§ Input
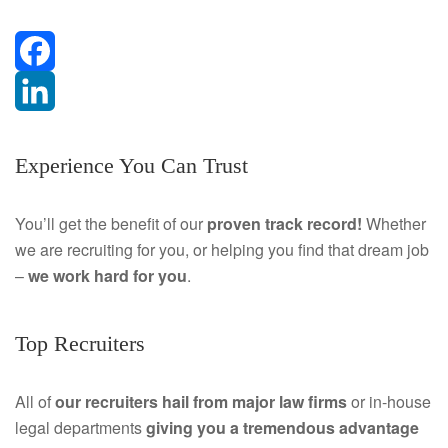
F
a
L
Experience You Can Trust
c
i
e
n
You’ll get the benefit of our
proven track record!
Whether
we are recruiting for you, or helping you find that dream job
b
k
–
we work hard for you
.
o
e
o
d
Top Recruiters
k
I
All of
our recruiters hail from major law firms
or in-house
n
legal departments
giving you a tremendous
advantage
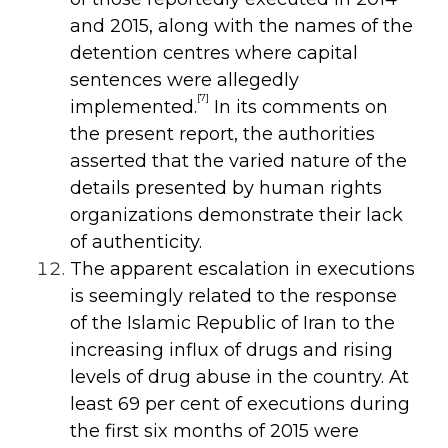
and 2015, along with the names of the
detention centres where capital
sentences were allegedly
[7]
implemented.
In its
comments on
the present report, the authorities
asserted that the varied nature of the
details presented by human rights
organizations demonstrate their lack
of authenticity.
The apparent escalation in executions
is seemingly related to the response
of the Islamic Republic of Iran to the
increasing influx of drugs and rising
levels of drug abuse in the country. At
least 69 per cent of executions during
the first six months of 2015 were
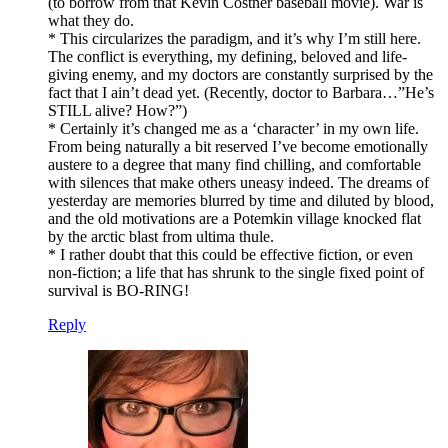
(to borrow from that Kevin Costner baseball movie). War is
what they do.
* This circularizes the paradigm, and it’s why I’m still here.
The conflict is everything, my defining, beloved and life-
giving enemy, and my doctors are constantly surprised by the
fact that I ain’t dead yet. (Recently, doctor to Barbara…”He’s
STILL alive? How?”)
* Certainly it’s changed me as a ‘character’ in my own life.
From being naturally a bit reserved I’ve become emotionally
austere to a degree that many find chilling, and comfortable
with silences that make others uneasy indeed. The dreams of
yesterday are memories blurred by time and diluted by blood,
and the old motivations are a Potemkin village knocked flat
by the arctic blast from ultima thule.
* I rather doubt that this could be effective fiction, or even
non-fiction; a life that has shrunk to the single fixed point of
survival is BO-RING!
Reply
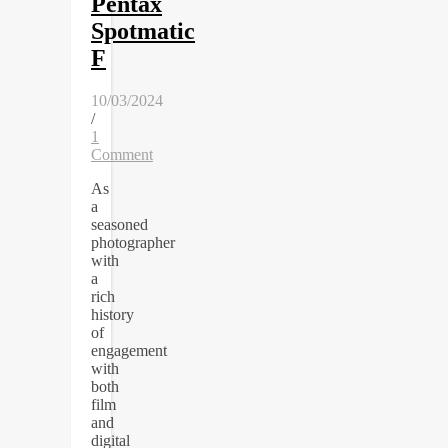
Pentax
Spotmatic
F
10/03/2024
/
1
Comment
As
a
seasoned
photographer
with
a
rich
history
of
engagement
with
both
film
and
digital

--

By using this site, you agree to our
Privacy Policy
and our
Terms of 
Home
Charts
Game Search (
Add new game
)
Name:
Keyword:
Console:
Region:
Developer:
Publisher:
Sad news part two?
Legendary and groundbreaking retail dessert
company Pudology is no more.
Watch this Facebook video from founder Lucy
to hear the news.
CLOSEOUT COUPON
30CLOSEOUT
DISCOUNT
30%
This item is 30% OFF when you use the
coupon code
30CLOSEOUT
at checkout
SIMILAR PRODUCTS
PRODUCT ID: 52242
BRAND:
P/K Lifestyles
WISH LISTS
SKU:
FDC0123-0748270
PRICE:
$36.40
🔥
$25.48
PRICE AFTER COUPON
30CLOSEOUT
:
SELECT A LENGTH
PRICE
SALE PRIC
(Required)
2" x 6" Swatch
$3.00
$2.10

* * *

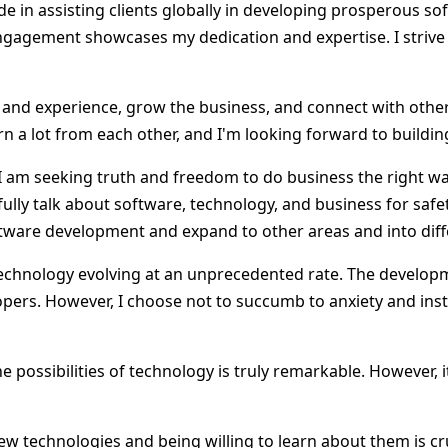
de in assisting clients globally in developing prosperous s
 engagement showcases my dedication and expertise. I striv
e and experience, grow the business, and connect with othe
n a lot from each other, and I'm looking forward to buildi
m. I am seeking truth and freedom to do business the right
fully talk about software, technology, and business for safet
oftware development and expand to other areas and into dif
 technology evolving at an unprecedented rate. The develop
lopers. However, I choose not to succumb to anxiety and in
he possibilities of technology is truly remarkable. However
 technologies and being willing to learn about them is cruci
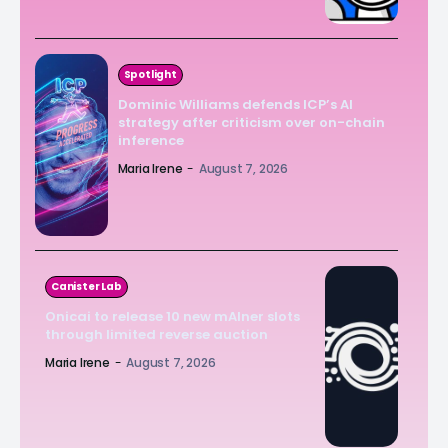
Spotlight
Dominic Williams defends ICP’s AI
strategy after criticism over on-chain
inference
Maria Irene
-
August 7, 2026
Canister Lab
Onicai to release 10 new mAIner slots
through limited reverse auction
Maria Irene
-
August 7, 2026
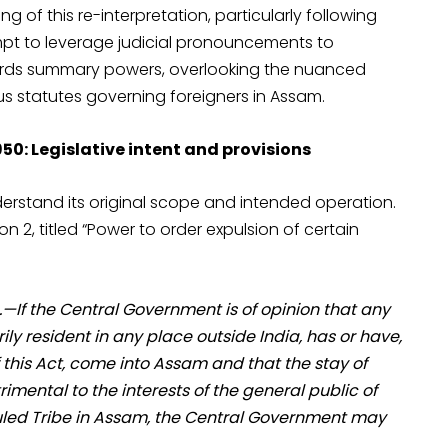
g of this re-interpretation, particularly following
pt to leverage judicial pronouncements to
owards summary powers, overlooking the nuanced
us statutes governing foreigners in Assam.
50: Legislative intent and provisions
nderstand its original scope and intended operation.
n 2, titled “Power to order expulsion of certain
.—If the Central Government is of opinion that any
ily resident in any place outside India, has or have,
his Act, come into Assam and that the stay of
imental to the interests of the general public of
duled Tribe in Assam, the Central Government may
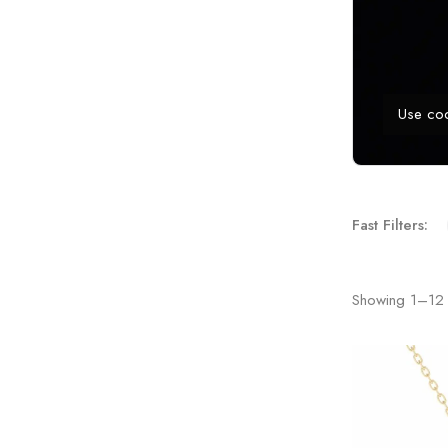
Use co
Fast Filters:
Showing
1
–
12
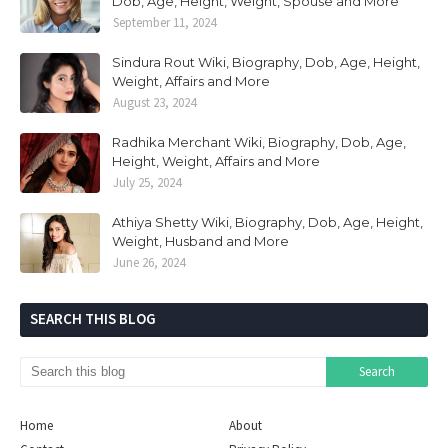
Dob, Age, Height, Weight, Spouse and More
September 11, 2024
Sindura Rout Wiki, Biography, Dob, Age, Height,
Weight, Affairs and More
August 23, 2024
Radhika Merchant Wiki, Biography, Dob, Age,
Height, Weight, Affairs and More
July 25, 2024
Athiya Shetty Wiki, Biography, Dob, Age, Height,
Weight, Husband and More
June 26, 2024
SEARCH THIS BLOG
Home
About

§ Assignment
Only the lines of the data holding the string "However" are wanted; copy each of them.

§ Task output
lopers. However, I choose not to succumb to anxiety and in
he possibilities of technology is truly remarkable. However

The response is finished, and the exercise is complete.